Some institutions such as MKU have since the closure of face-to-face learning migrated their regular students to the electronic learning platform.

The university, alongside TTTI have also established Covid-19 surveillance and emergency response teams that will liaise with the sub-county response committees in prevention efforts.

In preparation for re-opening, MKU’s Vice Chancellor Prof Stanley Waundo and the technical school Principal Sammy Cheruiyot said their institutions have set out policies to avert transmission of the virus both by the students and teaching staff.

Among the policies are that everyone accessing their premises must wear a face mask properly, steady supply of soap and water and/or hand sanitiser at convenient places and frequent cleaning of premises, especially surfaces that people touch often such as counters and door handles.

Set policies

At the same time, Magoha dismissed as impossible a proposal by Nyeri Town MP Ngunjiri Wambugu to have candidates who were scheduled to sit their exams this year continue.

In his argument, Wambugu claims that scrapping an entire academic year would stall all the classes in the system, affect the existing age-based education system and interfere with the rites of passage.

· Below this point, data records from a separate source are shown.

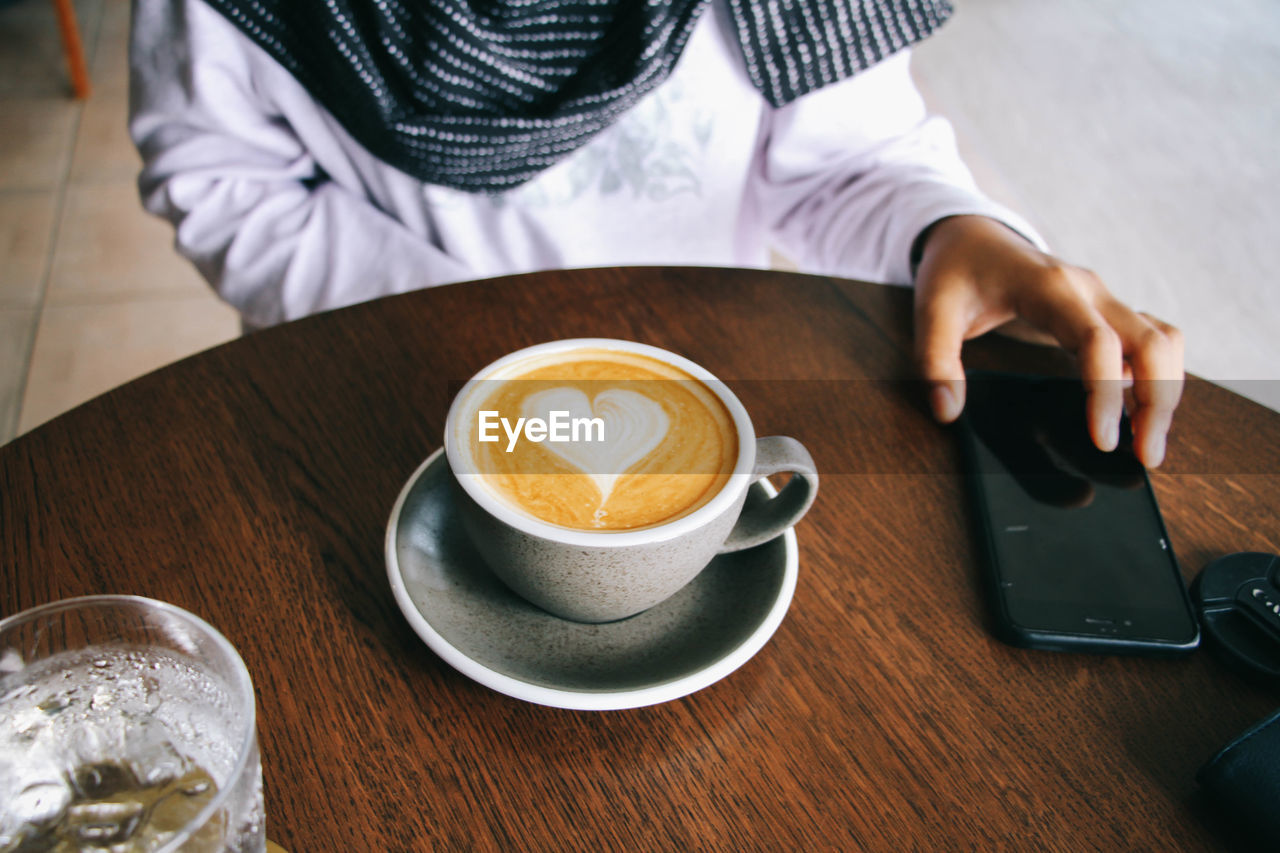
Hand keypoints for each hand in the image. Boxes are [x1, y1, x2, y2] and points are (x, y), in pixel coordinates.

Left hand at [913, 215, 1182, 467]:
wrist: (971, 234)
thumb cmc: (955, 272)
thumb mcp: (931, 311)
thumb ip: (935, 361)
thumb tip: (948, 411)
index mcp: (1048, 286)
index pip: (1096, 340)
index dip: (1105, 391)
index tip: (1103, 441)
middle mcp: (1088, 289)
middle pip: (1150, 342)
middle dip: (1157, 401)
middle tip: (1146, 457)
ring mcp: (1103, 298)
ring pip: (1162, 340)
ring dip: (1166, 390)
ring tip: (1148, 444)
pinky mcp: (1106, 310)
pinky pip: (1152, 338)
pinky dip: (1158, 374)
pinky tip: (1140, 412)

“No one else; no other sector has scrapped its operations for a year. We are going about our normal business; going to work, going to social places, using Public Service Vehicles and going to church.

But we want our children, who we find at home after going about our normal business, to stop their lives for a whole year.

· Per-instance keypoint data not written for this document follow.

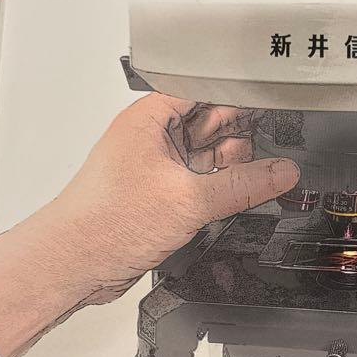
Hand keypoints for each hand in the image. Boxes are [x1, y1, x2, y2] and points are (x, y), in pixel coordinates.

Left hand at [0, 91, 298, 356]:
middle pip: (211, 124)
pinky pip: (201, 184)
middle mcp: (153, 138)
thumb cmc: (104, 222)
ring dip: (232, 168)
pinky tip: (239, 199)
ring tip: (257, 181)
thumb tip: (281, 172)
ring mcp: (158, 168)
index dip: (239, 99)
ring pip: (209, 156)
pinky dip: (220, 191)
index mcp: (151, 118)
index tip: (273, 112)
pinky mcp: (162, 196)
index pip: (206, 92)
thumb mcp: (188, 199)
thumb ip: (242, 185)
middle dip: (240, 138)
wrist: (75, 263)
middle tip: (268, 155)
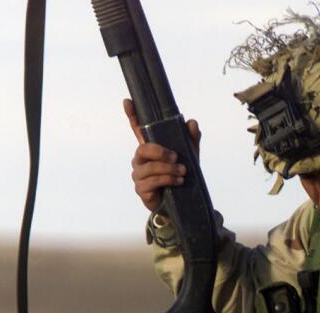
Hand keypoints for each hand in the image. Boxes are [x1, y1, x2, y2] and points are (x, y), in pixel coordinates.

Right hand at [126, 98, 201, 213]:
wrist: (183, 203)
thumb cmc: (181, 176)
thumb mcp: (190, 156)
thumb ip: (191, 139)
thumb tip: (191, 122)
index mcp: (150, 148)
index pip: (138, 129)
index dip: (132, 115)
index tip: (128, 101)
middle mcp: (140, 160)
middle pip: (143, 149)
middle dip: (160, 152)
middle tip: (176, 157)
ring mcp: (139, 174)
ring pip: (149, 167)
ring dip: (168, 169)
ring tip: (182, 172)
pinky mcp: (141, 189)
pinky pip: (152, 181)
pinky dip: (167, 179)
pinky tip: (178, 181)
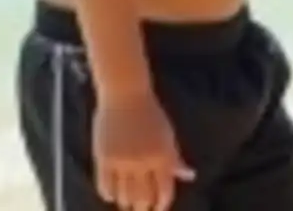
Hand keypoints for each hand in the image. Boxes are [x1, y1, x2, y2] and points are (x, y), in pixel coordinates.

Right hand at [93, 92, 194, 210]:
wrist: (125, 93)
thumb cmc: (150, 113)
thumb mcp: (167, 134)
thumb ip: (175, 158)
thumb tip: (189, 176)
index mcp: (162, 155)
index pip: (164, 191)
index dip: (162, 204)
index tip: (158, 208)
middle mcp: (143, 161)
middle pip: (143, 198)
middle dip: (143, 208)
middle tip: (141, 208)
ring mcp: (122, 160)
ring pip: (124, 196)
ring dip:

What are we teaching these children?” he questioned in a Facebook post.

But Magoha insisted that no public school was prepared enough to accommodate all its candidates and that allowing candidates to sit exams is tantamount to giving spread of the virus a leeway.

“As far as public schools are concerned, even the examination classes alone cannot fit the candidates. There is not enough social distancing to make this happen,” he said.

He said that only the virus behaviour would determine whether or not learning would be back to normal.

He said that he had consulted all education stakeholders including the Parents Association, who have vowed not to allow their children to school even if the government re-opens.